Non-governmental organizations (NGOs) seek political influence through the provision of information directed towards political representatives. In addition, NGOs also frequently apply means of political pressure, for instance through exposure of the issues at stake in the media. To understand how NGOs obtain impact on political decisions, one must analyze the mechanisms that makes it rational for the politician to comply to these less formal political activities. With the use of tools and concepts from economic theory, I provide an explanation of why and how NGOs have political influence.
This thesis develops a model that provides several predictions regarding these questions. Large policy responses are likely to be observed on complex issues of significant public interest. If the conflict of interest between the incumbent and the NGO under these circumstances is large, the NGO can start an informational cascade via the media, which consequently put pressure on the incumbent to change its policy. We do not however expect to see much impact on policy from NGOs in situations where we have a noncomplex issue of large public interest. In this situation the incumbent will emphasize the median voter, at the same time as there is no scope for the NGO to start an informational cascade.

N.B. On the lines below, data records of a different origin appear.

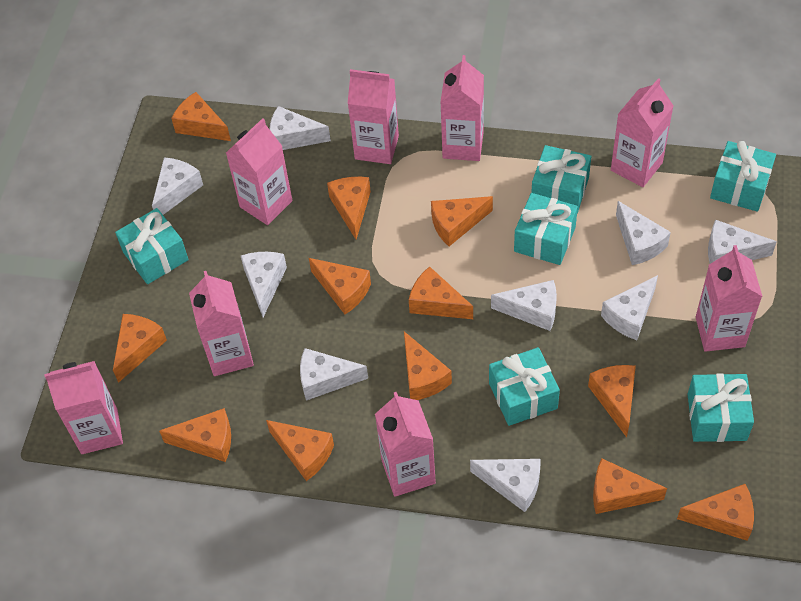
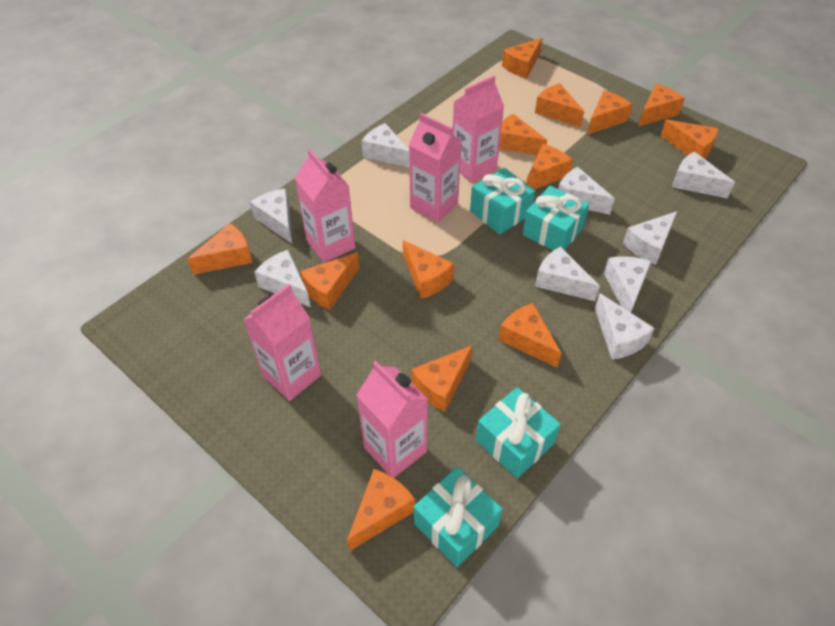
orange cheese: [113,314,167,383] [159,408,231,462] [171,92,231,141] [266,420,334,481] [309,258,371,314] [327,177,371,240] [404,332,452,400] [409,266,473,319] [431,196,493,246] [588,365,636,437] [593,458,667,514] [677,484,754,541] = 12 -> [187,223,253,275] [300,252,360,310] [347,469,416,551] [403,240,454,299] [411,345,473,412] [499,114,547,155] [499,303,562,368] [502,38,542,78] [526,144,573,189] [535,83,584,127] [587,90,633,135] [638,84,685,127] [660,120,719,159] = 13
pink carton: [44,361,123,454] [189,271,254,376] [226,118,292,225] [348,69,399,164] [375,392,436,497] [440,55,484,161] [611,78,674,187] [696,245,763,352] = 8 -> [243,284,321,401] [295,149,355,263] [357,361,428,478] [409,113,462,223] [452,75,504,183] = 5
turquoise gift: [115,208,189,284] [489,347,560,426] [514,193,578,265] [531,145,591,214] [688,373,754,442] [710,141,776,212] = 6 -> [414,467,503,567] [470,168,535,235] [476,387,561,478] [522,186,589,251] = 4

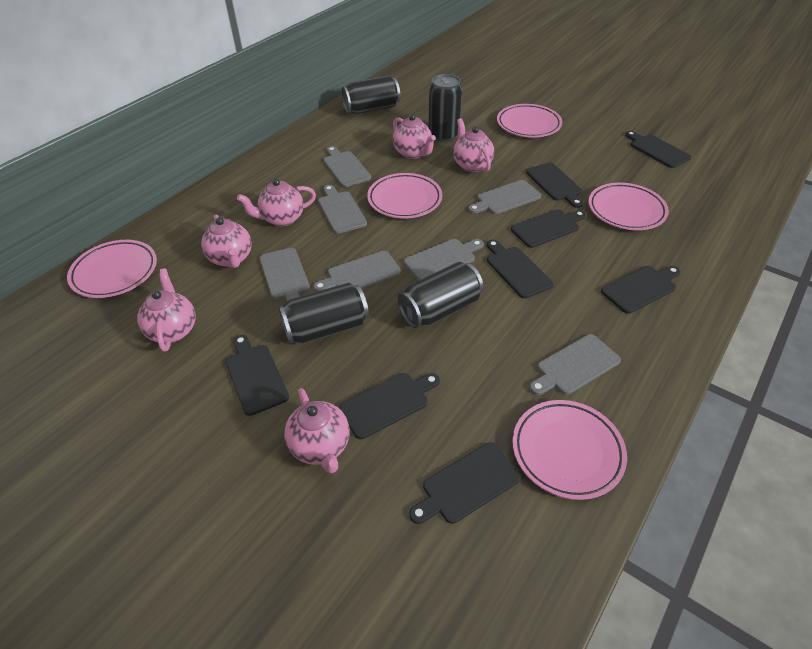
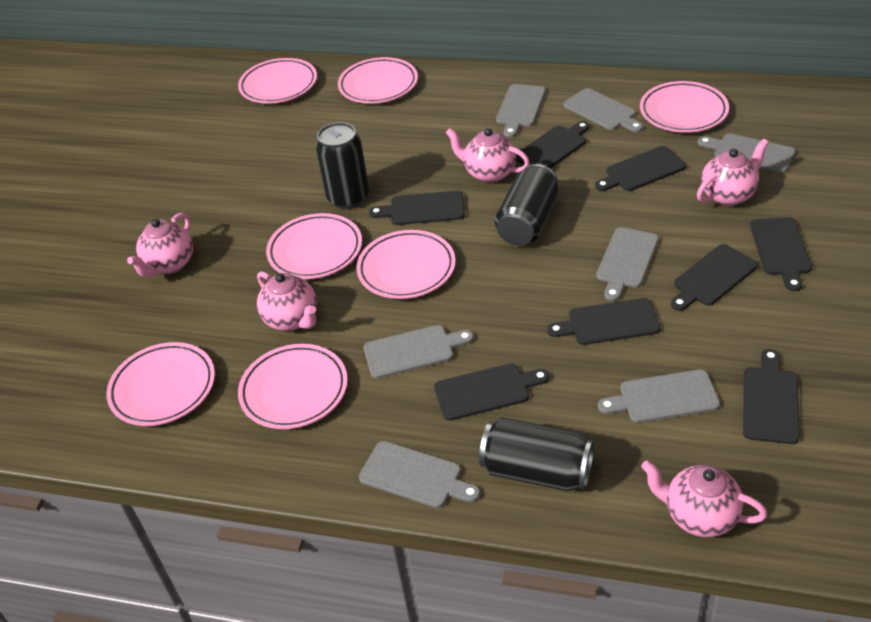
black can: [278,283,369,344] [341,75,401,114] [397,262,483,328] [428,74,463,142] = 4 -> [316,122,369,209] [479,417,594,491] [495,164,558,246] = 3
pink plate: [67,240,157,298] [367,173,442,218] [497,104,562,138] [512,400,627,500] [588,183,669,230] = 5 -> [106,342,215,426] [238,58,317,104] [238,344,348,429] [266,213,362,279] [338,57,418,104] [356,230,455,299] [640,81,729,133] = 7
pink teapot: [137,269,196,352] [201,215,252,268] [237,179,316,226] [284,388,350,474] [393,114,436,159] [453,118,494,172] = 6 -> [127,212,193,277] [257,271,317,331] [446,128,530,183] [641,461,767,537] [697,139,769,206] = 5

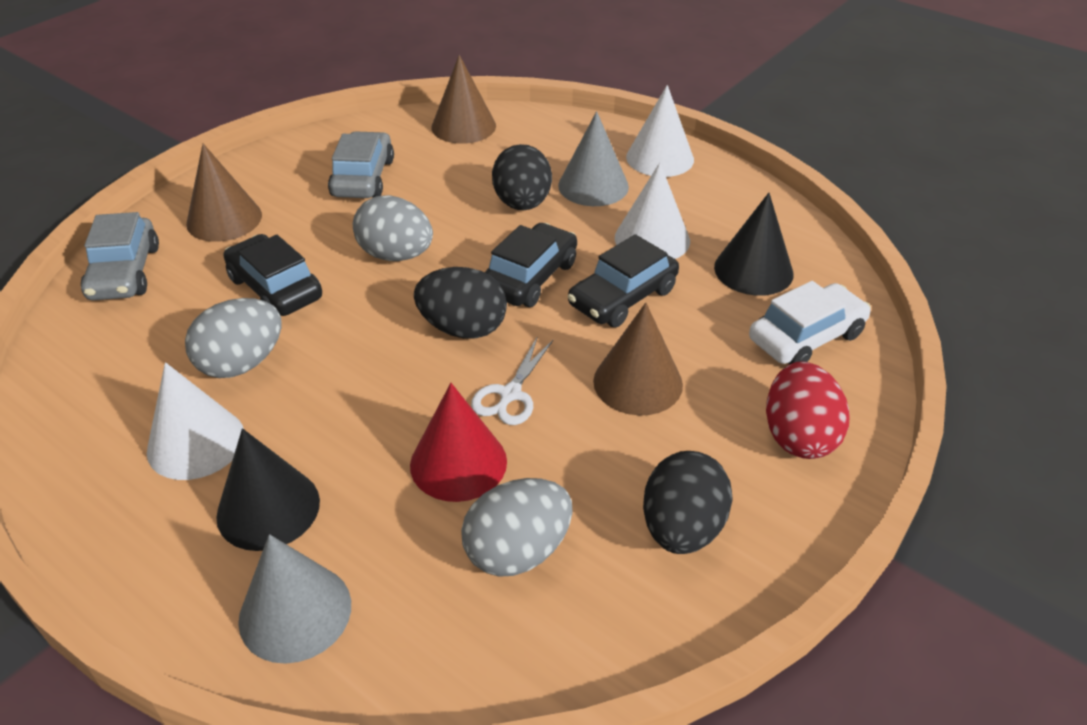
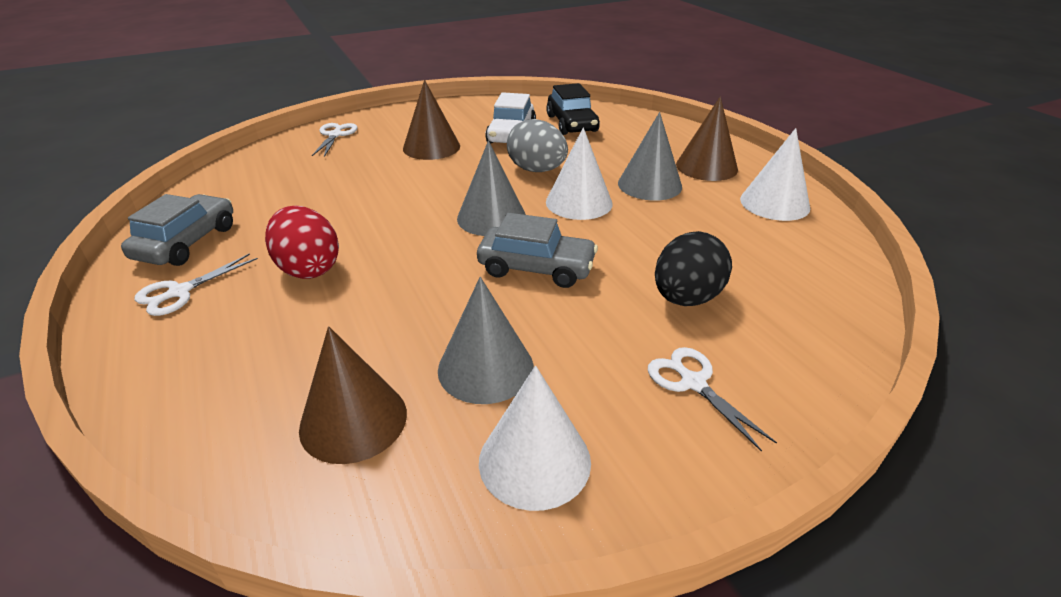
black car: [224,234,322,316] [485,223,577,307] [568,234,679,327] = 3 -> [546,83,600,135] = 1
black cone: [216,428,320,551] [714,193,794,296] = 2 -> none = 0
black egg: [414,267,507,339] [492,144,552,210] [643,451,733,554] = 3 -> [655,231,732,306] = 1
grey cone: [238,534,351,664] [558,111,629,206] = 2 -> [438,277,534,404] [457,141,526,236] [618,112,682,201] = 3
grey egg: [185,298,282,378] [353,195,433,261] [461,478,573,577] = 3 -> [507,119,568,172] = 1
red cone: [410,383,507,502] = 1 -> none = 0
white scissors: [471,336,553,425] = 1 -> [135,253,258,316] [312,123,358,157] [648,347,777,452] = 3

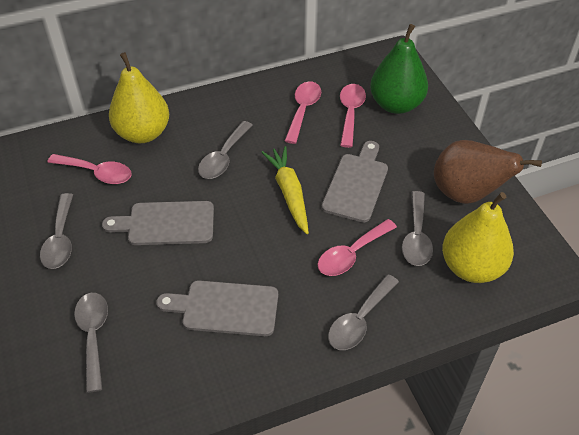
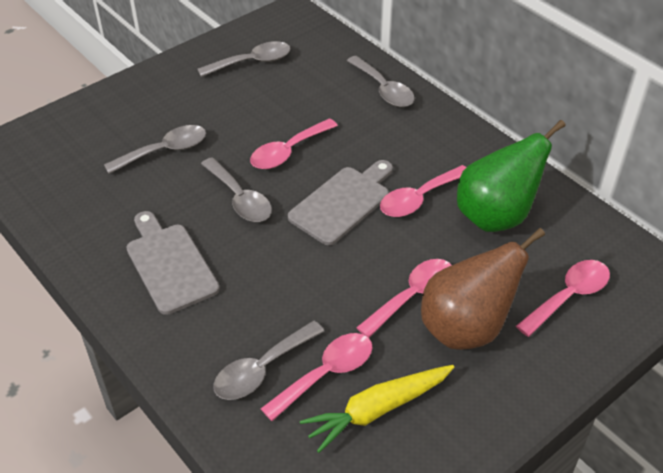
grey cutting board: [102,201,214,245] [157,280,278,336] [322,141,388,223] = 3 -> [126,211,220,315] [288,160,393,245] = 2
pink spoon: [47,154,132,184] [285,81,321,144] [318,219,397,276] [340,84,366,148] = 4 -> [250,118,338,169] [261,333,373,421] [356,259,452,338] [380,165,467,217] [516,260,610,337] = 5
yellow pear: [109,52,169,143] [442,192,514,283] = 2 -> none = 0

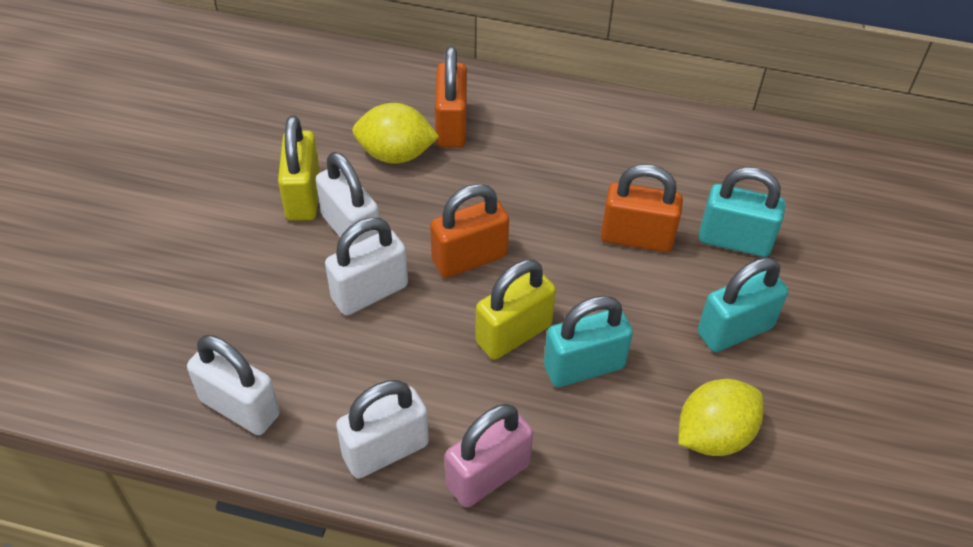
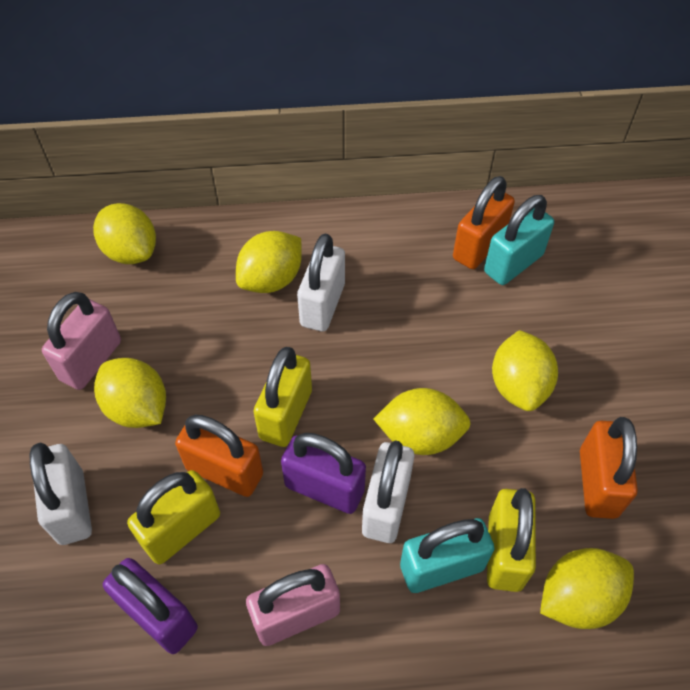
pink padlock: [445,404,533,508] = 1 -> [42,292,121,390] [246,564,340,646] = 2
purple padlock: none = 0 -> [103,558,198,654] [281,433,366,514] = 2
turquoise padlock: [544,295,633,387] [698,257,788,352] [699,167,785,257] = 3 -> [400,518,494,593] [484,195,554,285] = 2
white padlock: [187,335,280,435] [316,152,379,246] [325,217,408,315] [336,380,429,479] = 4 -> [30,442,92,545] [297,234,345,331] [362,440,414,543] = 3
yellow lemon: [352,103,439,163] [679,379,764,456] = 2 -> [93,203,156,264] [94,358,166,428] [236,231,302,293] [374,388,471,455] [492,330,558,411] [540,548,634,629] = 6
yellow padlock: [278,115,320,221] [475,259,556,360] = 2 -> [127,470,220,564] [253,347,312,447] [487,488,536,592] = 3

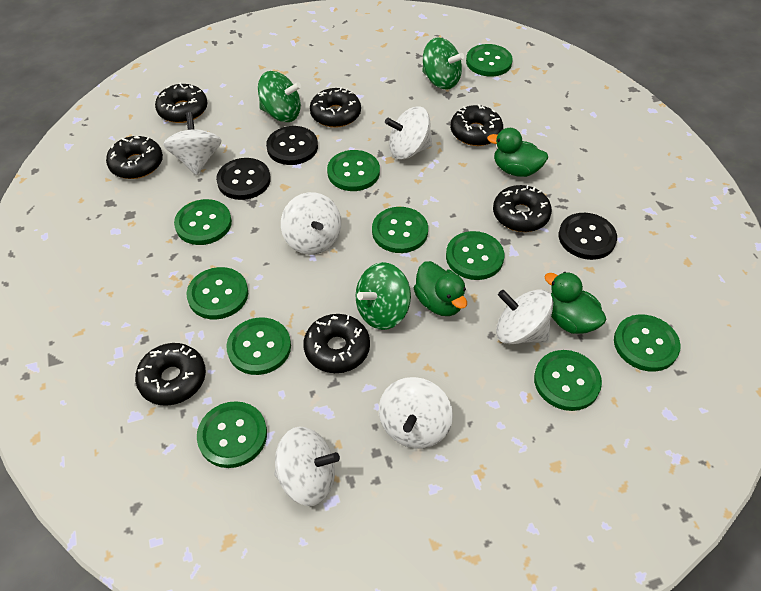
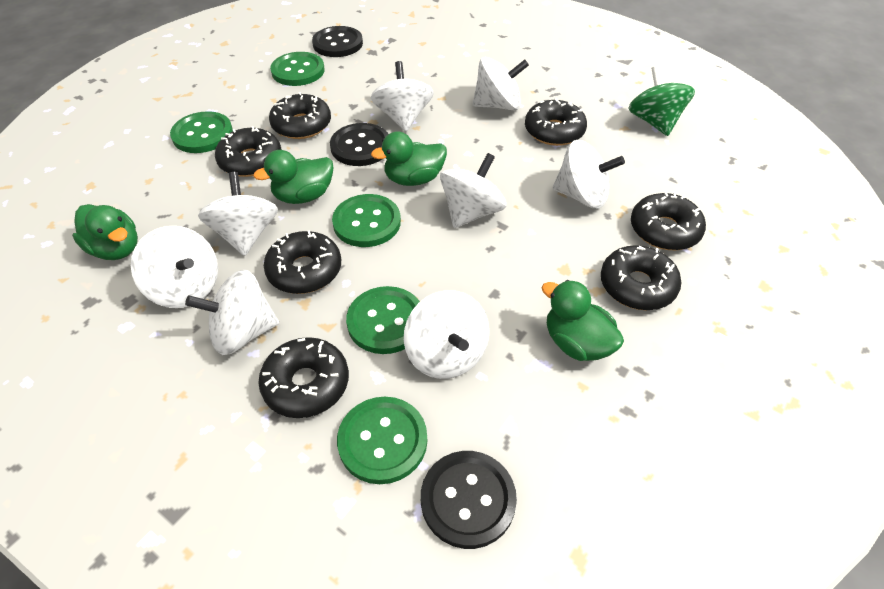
green button: [174,199,232,245] [187,267,248,320] [197,401,267,468] [226,317,291,375] [327,150,380,191] [372,207,428,253] [446,231,504,280] [466,44,513,77] [534,350,602,411] [614,314,681,372] = 10 -> [170,111,233,153] [270,52,325,86] [332,194,401,247] [337,397,427,484] [346,286,420,354] = 5
green duck: [414,261,467,316] [487,128,548,177] [545,272,606,334] = 3 -> [72,204,138,260] [253,150,334,204] [371,131,447,186] [541,280,624,361] = 4
green spinning top: [258,71,301,122] [355,262,411,330] [422,37,464,89] = 3 -> [628,66,695,136] = 1
white spinning top: [163,112,222,175] [274,426,340,506] [281,192,341,255] [379,377,453,449] [385,106,433,159] [496,290,553,344] = 6 -> [131,226,218,308] [185,270,279,355] [198,172,278,256] [371,61,434,131] [404,290,489,379] [440,153,506,228] [473,57,529,110] [553,140,625,208] = 8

The model also gives predictions related to the distribution of resources between competing NGOs’. Given a situation where the issue is of little public interest, the model’s prediction is in line with the conventional theory, that the NGO with the most resources will gain policy influence. However, in situations where the specific issue is complex and of large or moderate public interest, the distribution of resources between the NGOs will be of little relevance for the final policy. In fact, the model predicts that a poor NGO can win the competition over policy if its interest of conflict with the incumbent is sufficiently strong. Although the economic model made for this thesis produce interesting results, it is to consider as a crude understanding of reality, primarily intended as a point of departure for further economic research on the subject.